Segment Open

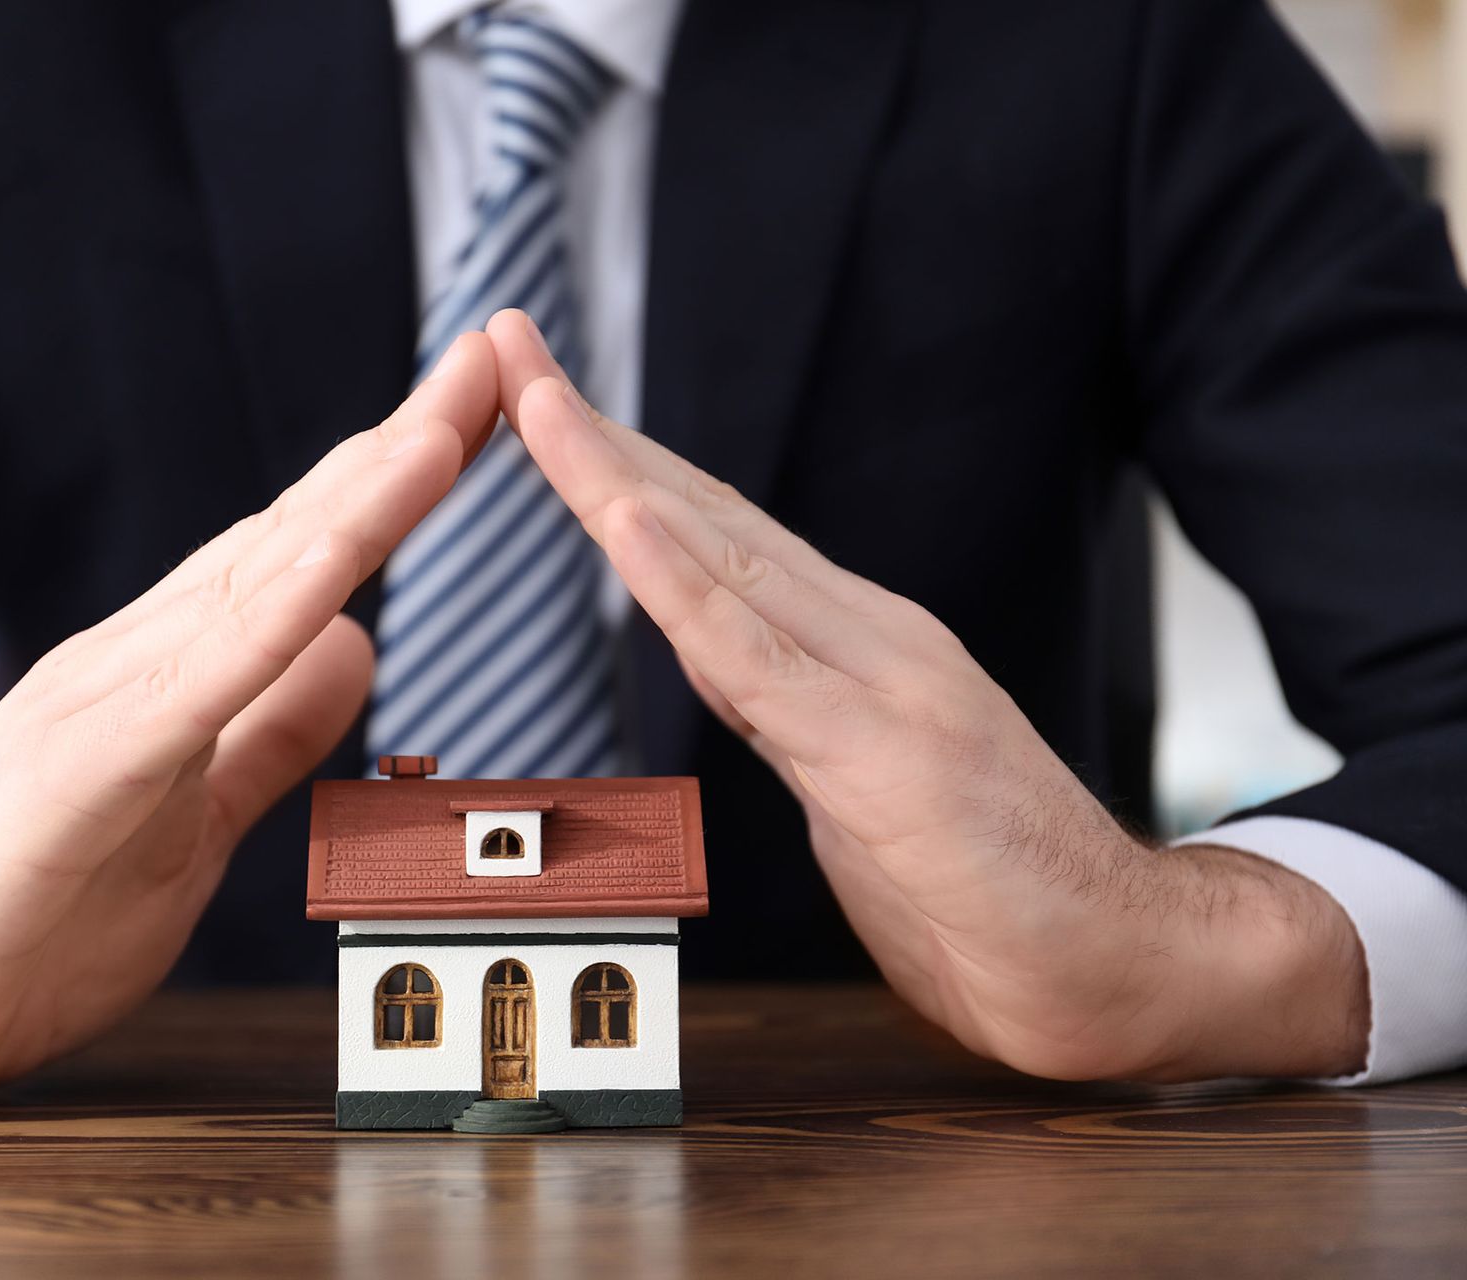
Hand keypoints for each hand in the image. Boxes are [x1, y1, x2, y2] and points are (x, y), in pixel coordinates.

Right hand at [0, 333, 502, 1103]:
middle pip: (287, 537)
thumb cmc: (37, 910)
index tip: (476, 417)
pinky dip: (264, 625)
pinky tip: (332, 575)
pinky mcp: (77, 773)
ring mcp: (101, 705)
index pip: (299, 554)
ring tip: (439, 433)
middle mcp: (139, 661)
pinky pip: (190, 690)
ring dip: (350, 509)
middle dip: (395, 451)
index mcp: (172, 671)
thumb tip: (359, 645)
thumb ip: (271, 731)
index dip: (390, 484)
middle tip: (488, 361)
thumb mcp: (198, 815)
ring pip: (249, 589)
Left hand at [488, 309, 1367, 1081]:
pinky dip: (684, 585)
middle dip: (593, 434)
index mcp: (850, 644)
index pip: (712, 537)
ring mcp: (879, 683)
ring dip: (615, 476)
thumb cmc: (987, 890)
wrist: (1117, 962)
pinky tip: (626, 521)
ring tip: (535, 397)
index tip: (536, 401)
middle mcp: (862, 637)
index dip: (619, 465)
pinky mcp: (881, 753)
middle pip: (702, 518)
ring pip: (718, 560)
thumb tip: (732, 684)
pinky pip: (758, 660)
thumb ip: (792, 720)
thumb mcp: (856, 790)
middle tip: (504, 342)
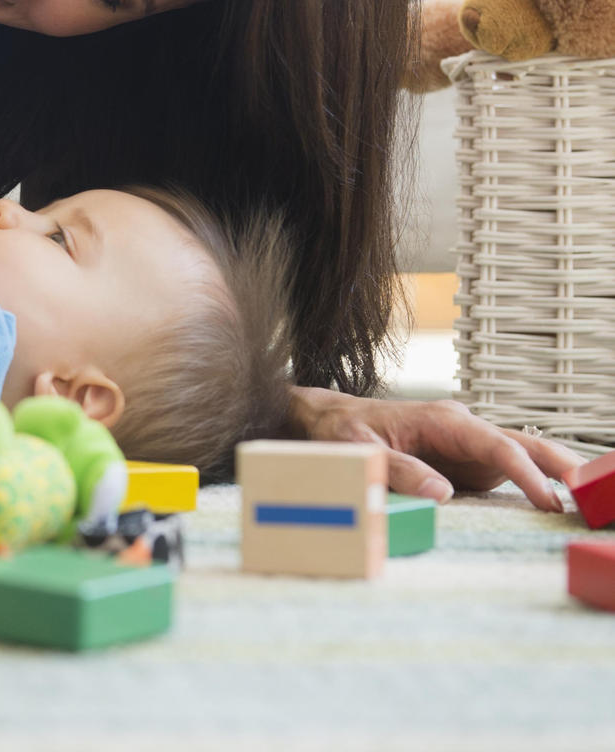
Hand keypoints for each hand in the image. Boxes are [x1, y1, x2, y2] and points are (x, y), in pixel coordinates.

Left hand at [289, 387, 582, 510]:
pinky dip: (538, 482)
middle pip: (524, 443)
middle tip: (593, 490)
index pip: (497, 445)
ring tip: (590, 497)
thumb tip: (442, 494)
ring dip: (557, 473)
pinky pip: (510, 470)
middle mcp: (464, 429)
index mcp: (444, 421)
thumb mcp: (360, 451)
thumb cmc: (343, 431)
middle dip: (561, 465)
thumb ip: (399, 470)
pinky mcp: (468, 461)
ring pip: (524, 454)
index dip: (526, 472)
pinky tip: (560, 499)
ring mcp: (470, 444)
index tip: (549, 500)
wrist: (331, 421)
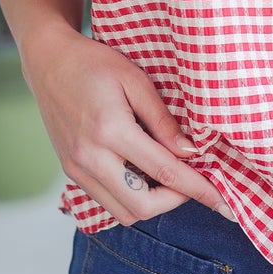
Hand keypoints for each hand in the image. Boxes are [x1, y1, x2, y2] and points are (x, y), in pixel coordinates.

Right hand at [20, 20, 233, 222]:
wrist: (48, 60)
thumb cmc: (94, 62)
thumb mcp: (136, 80)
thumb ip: (163, 121)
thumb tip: (191, 153)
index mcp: (110, 131)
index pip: (164, 173)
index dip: (198, 190)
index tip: (224, 202)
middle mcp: (89, 157)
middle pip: (142, 207)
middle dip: (176, 202)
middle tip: (195, 182)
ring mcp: (76, 169)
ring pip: (122, 213)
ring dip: (153, 204)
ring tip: (171, 180)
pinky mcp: (71, 171)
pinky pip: (107, 201)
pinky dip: (132, 198)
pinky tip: (146, 176)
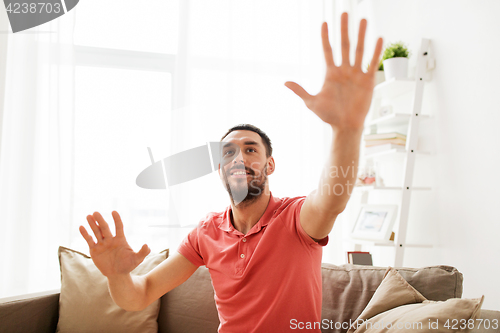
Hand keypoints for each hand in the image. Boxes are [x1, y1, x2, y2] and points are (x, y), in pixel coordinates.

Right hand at [79, 211, 150, 276]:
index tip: (114, 212)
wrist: (118, 275)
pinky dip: (85, 234)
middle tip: (96, 212)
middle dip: (100, 220)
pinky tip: (81, 227)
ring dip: (92, 224)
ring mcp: (102, 244)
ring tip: (88, 216)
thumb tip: (147, 245)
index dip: (117, 220)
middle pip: (105, 228)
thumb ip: (143, 252)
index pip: (119, 227)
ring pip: (96, 232)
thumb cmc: (128, 265)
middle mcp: (110, 239)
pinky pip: (89, 240)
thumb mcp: (137, 259)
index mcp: (120, 239)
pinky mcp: (94, 250)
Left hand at [285, 12, 382, 130]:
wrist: (345, 126)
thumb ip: (300, 90)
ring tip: (363, 20)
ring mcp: (356, 74)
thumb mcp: (312, 102)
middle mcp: (344, 70)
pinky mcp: (368, 81)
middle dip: (344, 29)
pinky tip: (378, 39)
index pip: (327, 50)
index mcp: (331, 73)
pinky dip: (376, 52)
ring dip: (361, 35)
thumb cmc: (329, 116)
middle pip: (344, 45)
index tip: (324, 23)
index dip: (326, 37)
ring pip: (359, 50)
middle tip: (345, 13)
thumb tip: (285, 82)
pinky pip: (372, 63)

Segment Closed

**TASK DESCRIPTION:**
In the material above, find each line that has the string "Left" and return it.

**EXERCISE ANSWER:**
Left hand at [488, 309, 1367, 1081]:
Left hand at [289, 387, 582, 510]:
Left hand at [285, 12, 382, 130]:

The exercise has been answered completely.